● Task to carry out
In the records below, find the line that contains "of human adenocarcinoma" and the line that contains "(IHC) of human", then retype exactly those two lines and every line between them.

____________________

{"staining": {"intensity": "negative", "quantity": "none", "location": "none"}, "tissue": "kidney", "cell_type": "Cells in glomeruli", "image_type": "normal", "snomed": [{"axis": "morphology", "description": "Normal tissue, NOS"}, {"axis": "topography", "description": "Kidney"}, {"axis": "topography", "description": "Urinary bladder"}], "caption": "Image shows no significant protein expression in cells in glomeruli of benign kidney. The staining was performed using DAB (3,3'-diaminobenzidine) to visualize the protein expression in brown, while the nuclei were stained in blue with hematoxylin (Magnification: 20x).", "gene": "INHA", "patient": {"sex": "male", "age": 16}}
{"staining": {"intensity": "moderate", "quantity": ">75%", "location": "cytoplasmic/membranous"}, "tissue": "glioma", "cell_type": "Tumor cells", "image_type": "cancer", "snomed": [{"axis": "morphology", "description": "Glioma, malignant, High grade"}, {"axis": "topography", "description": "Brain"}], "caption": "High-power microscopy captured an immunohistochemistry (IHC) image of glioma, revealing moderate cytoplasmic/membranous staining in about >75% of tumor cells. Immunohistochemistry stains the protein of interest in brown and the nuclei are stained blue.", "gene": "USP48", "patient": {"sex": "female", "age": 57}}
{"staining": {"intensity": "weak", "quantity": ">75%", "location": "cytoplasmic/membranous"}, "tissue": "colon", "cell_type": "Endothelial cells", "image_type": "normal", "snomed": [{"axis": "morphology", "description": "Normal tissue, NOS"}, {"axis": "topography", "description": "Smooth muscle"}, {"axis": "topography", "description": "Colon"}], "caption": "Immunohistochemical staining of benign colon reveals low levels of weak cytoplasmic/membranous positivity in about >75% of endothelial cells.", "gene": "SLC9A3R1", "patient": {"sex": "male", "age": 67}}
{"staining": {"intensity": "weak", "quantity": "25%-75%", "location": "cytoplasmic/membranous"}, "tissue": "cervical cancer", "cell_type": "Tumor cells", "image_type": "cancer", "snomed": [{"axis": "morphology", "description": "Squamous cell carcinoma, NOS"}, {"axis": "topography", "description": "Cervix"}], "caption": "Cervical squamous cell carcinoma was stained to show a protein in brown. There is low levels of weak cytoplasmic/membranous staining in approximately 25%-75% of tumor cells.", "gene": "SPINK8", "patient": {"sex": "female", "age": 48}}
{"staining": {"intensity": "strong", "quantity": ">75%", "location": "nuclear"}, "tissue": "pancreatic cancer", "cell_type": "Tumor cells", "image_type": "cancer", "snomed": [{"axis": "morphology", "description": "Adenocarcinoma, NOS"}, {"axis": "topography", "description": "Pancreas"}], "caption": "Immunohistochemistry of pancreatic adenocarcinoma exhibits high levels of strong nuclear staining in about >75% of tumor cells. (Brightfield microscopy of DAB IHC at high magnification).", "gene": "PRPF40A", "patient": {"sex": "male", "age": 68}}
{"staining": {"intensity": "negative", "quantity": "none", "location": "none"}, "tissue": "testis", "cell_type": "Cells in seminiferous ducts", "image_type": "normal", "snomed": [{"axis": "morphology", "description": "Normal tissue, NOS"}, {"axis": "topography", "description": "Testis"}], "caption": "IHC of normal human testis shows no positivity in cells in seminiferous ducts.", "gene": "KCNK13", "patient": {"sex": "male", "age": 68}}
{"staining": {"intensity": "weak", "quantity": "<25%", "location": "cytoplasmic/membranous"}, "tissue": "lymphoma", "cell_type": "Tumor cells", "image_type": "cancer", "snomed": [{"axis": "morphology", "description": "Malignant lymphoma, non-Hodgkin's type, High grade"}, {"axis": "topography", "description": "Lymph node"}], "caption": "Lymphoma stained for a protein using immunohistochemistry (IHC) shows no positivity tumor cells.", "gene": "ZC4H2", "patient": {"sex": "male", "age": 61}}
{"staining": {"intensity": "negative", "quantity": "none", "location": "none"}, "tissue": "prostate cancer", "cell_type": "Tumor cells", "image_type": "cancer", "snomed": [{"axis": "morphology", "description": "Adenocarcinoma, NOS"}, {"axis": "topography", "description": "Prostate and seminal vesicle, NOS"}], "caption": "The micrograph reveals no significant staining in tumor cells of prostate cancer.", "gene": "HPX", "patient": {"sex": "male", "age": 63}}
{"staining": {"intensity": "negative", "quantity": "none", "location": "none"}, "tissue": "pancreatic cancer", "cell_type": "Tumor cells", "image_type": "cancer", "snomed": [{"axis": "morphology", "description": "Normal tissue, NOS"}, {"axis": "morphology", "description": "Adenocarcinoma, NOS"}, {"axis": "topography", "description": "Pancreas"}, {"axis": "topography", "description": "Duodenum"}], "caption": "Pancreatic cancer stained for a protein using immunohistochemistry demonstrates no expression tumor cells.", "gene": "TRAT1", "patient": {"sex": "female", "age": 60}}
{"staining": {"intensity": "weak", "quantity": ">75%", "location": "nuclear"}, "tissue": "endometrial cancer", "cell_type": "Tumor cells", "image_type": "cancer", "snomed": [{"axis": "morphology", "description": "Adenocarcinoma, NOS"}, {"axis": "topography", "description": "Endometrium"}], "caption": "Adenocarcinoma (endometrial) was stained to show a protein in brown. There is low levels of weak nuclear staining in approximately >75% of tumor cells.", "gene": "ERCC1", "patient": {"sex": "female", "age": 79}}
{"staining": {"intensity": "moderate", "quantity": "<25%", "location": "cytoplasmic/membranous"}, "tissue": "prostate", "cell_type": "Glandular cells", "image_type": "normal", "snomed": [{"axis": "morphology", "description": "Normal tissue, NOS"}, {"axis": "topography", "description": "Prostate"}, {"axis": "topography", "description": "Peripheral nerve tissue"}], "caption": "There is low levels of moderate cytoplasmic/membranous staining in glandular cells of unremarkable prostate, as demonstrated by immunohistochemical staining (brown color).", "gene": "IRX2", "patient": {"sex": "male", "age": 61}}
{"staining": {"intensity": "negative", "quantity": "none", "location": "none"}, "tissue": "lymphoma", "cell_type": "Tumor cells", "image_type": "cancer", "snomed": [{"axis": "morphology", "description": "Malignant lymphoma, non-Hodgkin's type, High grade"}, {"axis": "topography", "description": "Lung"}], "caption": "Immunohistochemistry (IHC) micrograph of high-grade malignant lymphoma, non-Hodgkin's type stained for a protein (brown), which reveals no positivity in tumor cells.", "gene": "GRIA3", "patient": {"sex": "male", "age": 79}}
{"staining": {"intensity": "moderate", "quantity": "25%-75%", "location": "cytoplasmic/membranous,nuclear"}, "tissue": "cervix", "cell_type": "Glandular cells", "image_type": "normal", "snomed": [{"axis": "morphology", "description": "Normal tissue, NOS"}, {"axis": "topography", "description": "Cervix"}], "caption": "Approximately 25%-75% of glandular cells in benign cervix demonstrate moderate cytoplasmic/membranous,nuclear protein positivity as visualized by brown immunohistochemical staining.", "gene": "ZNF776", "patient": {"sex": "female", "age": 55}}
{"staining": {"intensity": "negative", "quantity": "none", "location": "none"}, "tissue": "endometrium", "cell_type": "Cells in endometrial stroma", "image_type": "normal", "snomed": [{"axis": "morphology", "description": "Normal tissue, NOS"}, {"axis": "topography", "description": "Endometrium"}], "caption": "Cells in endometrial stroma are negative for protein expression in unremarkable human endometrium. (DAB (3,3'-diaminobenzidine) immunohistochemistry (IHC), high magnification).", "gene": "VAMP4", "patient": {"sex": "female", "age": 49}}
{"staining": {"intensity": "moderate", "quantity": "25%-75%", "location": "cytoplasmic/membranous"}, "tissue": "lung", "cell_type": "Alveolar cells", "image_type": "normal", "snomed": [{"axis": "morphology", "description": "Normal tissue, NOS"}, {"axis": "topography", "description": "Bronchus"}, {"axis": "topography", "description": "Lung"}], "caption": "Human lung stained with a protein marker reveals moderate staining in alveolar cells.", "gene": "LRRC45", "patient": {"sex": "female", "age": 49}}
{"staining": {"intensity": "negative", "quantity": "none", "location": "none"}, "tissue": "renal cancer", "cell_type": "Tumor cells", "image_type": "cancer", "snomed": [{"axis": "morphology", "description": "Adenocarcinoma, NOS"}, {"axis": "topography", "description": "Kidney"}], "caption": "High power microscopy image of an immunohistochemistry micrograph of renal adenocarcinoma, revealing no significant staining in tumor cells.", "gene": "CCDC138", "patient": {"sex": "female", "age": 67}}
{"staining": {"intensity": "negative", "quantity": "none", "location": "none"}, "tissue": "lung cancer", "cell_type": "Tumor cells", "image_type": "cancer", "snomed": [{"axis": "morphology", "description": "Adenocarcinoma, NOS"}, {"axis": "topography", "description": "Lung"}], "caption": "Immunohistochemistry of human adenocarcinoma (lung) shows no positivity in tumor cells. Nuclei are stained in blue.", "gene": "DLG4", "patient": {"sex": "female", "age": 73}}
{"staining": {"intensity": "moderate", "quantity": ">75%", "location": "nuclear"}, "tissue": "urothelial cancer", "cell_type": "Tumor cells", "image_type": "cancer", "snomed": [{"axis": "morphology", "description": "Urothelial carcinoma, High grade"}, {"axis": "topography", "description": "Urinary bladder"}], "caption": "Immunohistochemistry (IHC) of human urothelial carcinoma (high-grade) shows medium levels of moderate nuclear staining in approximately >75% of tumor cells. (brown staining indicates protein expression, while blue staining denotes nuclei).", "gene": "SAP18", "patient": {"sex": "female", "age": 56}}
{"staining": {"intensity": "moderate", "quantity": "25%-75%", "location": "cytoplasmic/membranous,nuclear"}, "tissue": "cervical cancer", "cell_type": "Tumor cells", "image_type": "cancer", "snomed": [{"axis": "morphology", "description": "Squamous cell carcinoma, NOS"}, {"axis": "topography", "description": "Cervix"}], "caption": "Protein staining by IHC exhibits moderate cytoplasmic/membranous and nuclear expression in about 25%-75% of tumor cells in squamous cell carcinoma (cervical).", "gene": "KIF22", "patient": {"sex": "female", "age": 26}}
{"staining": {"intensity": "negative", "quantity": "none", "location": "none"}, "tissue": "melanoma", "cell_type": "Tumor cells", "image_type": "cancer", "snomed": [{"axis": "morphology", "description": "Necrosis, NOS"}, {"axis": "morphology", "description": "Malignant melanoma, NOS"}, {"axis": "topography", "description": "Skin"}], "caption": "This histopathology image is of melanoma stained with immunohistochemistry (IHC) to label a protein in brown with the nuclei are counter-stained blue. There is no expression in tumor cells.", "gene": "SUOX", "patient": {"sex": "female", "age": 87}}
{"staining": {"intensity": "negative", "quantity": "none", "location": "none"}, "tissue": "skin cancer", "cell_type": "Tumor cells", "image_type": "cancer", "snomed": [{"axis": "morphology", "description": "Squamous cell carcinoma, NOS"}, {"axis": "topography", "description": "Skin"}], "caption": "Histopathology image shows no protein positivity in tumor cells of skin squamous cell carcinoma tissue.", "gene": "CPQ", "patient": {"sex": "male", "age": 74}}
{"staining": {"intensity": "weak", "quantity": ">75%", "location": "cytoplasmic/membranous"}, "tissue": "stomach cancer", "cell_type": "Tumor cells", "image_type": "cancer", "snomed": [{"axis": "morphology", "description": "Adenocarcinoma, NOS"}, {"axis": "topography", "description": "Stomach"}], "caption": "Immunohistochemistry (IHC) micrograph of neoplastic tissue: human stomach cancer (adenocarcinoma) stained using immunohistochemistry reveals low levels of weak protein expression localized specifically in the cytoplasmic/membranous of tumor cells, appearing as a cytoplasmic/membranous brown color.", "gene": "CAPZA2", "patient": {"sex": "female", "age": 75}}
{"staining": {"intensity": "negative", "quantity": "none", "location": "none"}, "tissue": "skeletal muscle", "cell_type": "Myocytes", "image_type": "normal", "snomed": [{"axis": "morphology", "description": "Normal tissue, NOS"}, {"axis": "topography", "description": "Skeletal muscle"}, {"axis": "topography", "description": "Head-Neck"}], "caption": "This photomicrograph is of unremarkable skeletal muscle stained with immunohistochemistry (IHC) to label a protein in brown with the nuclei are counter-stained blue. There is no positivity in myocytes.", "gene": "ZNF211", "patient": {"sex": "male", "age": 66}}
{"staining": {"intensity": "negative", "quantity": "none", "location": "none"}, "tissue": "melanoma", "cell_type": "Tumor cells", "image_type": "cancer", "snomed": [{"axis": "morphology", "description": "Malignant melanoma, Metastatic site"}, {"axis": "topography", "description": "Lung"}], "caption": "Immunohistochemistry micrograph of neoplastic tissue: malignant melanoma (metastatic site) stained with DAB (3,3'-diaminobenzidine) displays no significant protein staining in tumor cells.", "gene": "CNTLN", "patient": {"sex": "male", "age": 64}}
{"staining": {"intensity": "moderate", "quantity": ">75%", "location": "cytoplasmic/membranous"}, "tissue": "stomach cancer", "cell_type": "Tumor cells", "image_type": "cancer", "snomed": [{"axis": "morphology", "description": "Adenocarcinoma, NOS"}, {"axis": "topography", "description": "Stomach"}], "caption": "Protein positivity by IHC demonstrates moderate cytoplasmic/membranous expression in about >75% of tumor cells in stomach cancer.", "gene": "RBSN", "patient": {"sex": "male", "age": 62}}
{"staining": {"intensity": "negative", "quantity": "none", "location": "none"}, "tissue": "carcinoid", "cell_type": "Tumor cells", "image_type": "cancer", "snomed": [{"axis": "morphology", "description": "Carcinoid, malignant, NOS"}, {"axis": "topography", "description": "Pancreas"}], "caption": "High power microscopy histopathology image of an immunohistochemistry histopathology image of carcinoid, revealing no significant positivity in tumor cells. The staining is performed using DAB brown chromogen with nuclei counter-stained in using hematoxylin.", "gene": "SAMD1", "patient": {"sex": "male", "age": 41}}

____________________

● Solved exercise
{"staining": {"intensity": "negative", "quantity": "none", "location": "none"}, "tissue": "lung cancer", "cell_type": "Tumor cells", "image_type": "cancer", "snomed": [{"axis": "morphology", "description": "Adenocarcinoma, NOS"}, {"axis": "topography", "description": "Lung"}], "caption": "Immunohistochemistry of human adenocarcinoma (lung) shows no positivity in tumor cells. Nuclei are stained in blue.", "gene": "DLG4", "patient": {"sex": "female", "age": 73}}
{"staining": {"intensity": "moderate", "quantity": ">75%", "location": "nuclear"}, "tissue": "urothelial cancer", "cell_type": "Tumor cells", "image_type": "cancer", "snomed": [{"axis": "morphology", "description": "Urothelial carcinoma, High grade"}, {"axis": "topography", "description": "Urinary bladder"}], "caption": "Immunohistochemistry (IHC) of human urothelial carcinoma (high-grade) shows medium levels of moderate nuclear staining in approximately >75% of tumor cells. (brown staining indicates protein expression, while blue staining denotes nuclei).", "gene": "SAP18", "patient": {"sex": "female", "age": 56}}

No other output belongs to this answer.